Key findings include continued expansion of forced labor programs in Xinjiang involving Uyghurs and other minorities; ongoing repression against religious groups through surveillance measures; arbitrary detention targeting activists such as lawyers or journalists; increased use of technology like artificial intelligence for surveillance both inside China and internationally; diminishing autonomy in Hong Kong through national security laws; as well as efforts by Chinese authorities to intimidate diaspora communities overseas.

A new chapter focuses specifically on human rights violations occurring outside China’s borders—documenting harassment campaigns against activists abroad along with attempts at political interference using disinformation or covert police operations.

The Commission also maintains a Political Prisoner Database containing over 11,000 records regarding political or religious prisoners within China.

Among several recommendations directed at Congress or executive agencies are: enforcing laws aimed at preventing goods made with forced labor from entering U.S. markets—particularly seafood linked either directly or indirectly via North Korean laborers; improving coordination among allies regarding Americans detained arbitrarily in China; expanding reporting requirements about organ trafficking; restricting collaboration with entities involved in unethical transplant practices; countering transnational repression tactics including digital harassment campaigns.

Bipartisan legislation highlighted includes bills targeting illegal fishing fleets connected with forced labor practices (FISH Act), expanding sanctions related to atrocity crimes (Uyghur Genocide Accountability Act), strengthening responses against transnational repression (Transnational Repression Policy Act), securing release tools for unjustly detained Americans (Nelson Wells Jr.

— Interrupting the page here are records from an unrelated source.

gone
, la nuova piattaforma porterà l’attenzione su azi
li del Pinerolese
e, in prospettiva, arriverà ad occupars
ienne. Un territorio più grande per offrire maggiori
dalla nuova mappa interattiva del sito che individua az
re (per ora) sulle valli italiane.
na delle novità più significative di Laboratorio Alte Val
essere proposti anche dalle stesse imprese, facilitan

Act), combating organ harvesting (Stop Forced Organ Harvesting Act), imposing sanctions tied specifically to judicial actors undermining Hong Kong's rule-of-law protections (Hong Kong Judicial Sanctions Act).

Further recommendations address defending rights in Hong Kong/Tibet regions while confronting influence operations abroad or supporting open access information initiatives globally.

Senator Sullivan and Representative Smith acknowledged contributions from CECC staff members involved in preparing this latest annual review.